Investigation of ruthenium promoted palladium catalysts for methanol electrooxidation in alkaline media

• Synthesis and physical evaluation of Ru containing Pd-based electrocatalysts.
• High electrocatalytic activity towards methanol oxidation for Pd3Ru/C.
• Investigations on oxidative removal of CO on Pd, Ru and bimetallic catalyst surface.
• CO2 current efficiency significantly enhanced by addition of Ru to Pd.
• Power density of 0.1 W cm−2 for platinum-free alkaline direct methanol fuel cell.
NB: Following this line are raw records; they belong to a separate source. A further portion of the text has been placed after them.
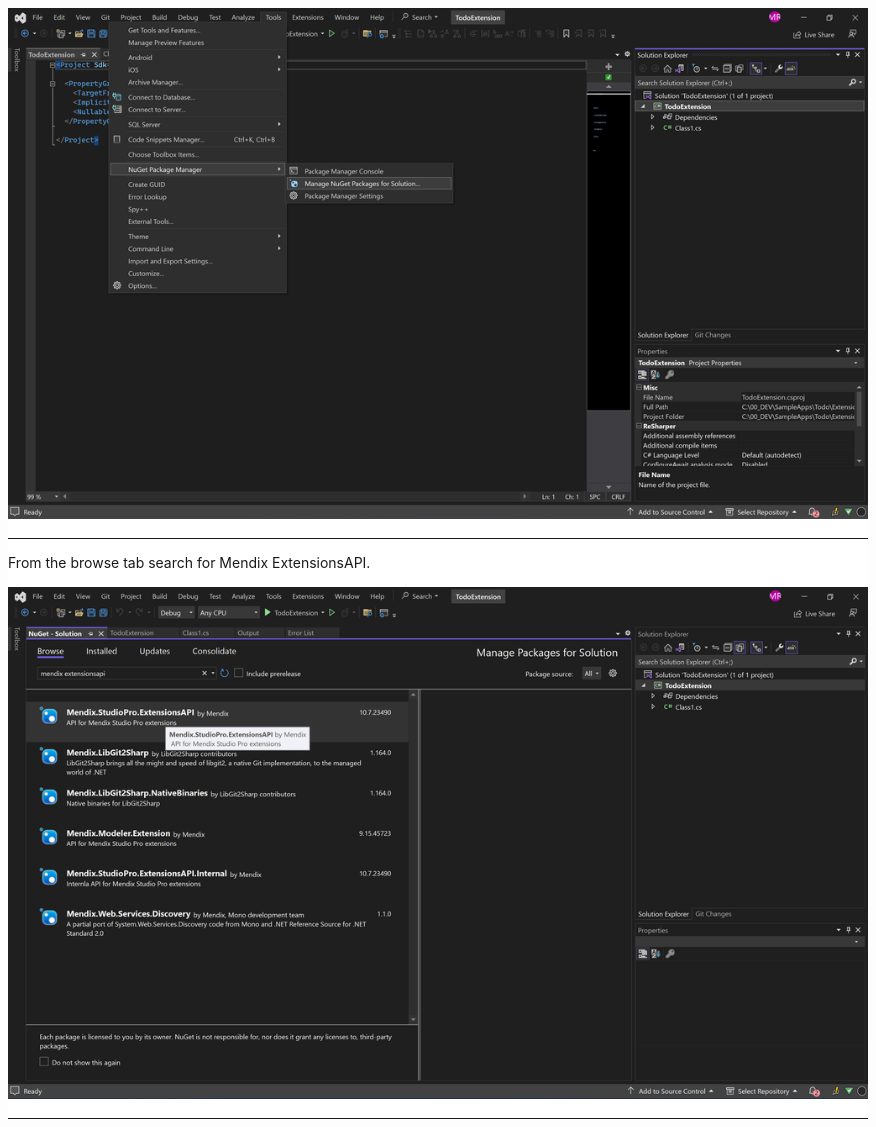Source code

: <img src="images/Todo_Step_4_Open_nuget_package_manager.png" alt="Open NuGet package manager from Tools > NuGet Package Manager > Manage NuGet Packages for Solution..." style="width: 900px"/>

---

From the browse tab search for Mendix ExtensionsAPI.

<img src="images/Todo_Step_5_add_extensions_api_to_project.png" alt="Find the NuGet package" style="width: 900px"/>

---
In this study, the investigation of binary palladium based electrocatalysts for methanol oxidation in alkaline media is reported. For this purpose, electrocatalysts with a loading of 20wt% metal on VulcanXC72-R were synthesized via wet chemical reduction with various compositions of palladium and ruthenium. Physical characterization via transmission electron microscopy (TEM), thermogravimetric analysis (TGA) and inductively coupled plasma optical emission spectroscopy (ICP-OES) was done and verified the synthesis of nanoparticles on carbon support. Electrochemical evaluation of the catalytic behavior of Pd/C, Ru/C and PdXRu/C (X = 1, 3, 5) via cyclic voltammetry and chronoamperometry was conducted in a 3-electrode setup. These measurements suggested that Pd3Ru/C is a promising material for methanol oxidation reaction in alkaline media with an onset potential of 0.465 VRHE and a peak current density of over 1 A mg−1Pd. To further investigate the oxidation of methanol on Pd/C and Ru promoted catalysts, differential electrochemical mass spectrometry (DEMS) measurements were done. From these results a higher CO2 current efficiency (CCE) of 86% for Pd3Ru/C compared to 65% for Pd/C was found. Moreover, fuel cell tests verified the results and showed that Pd3Ru/C has the better performance.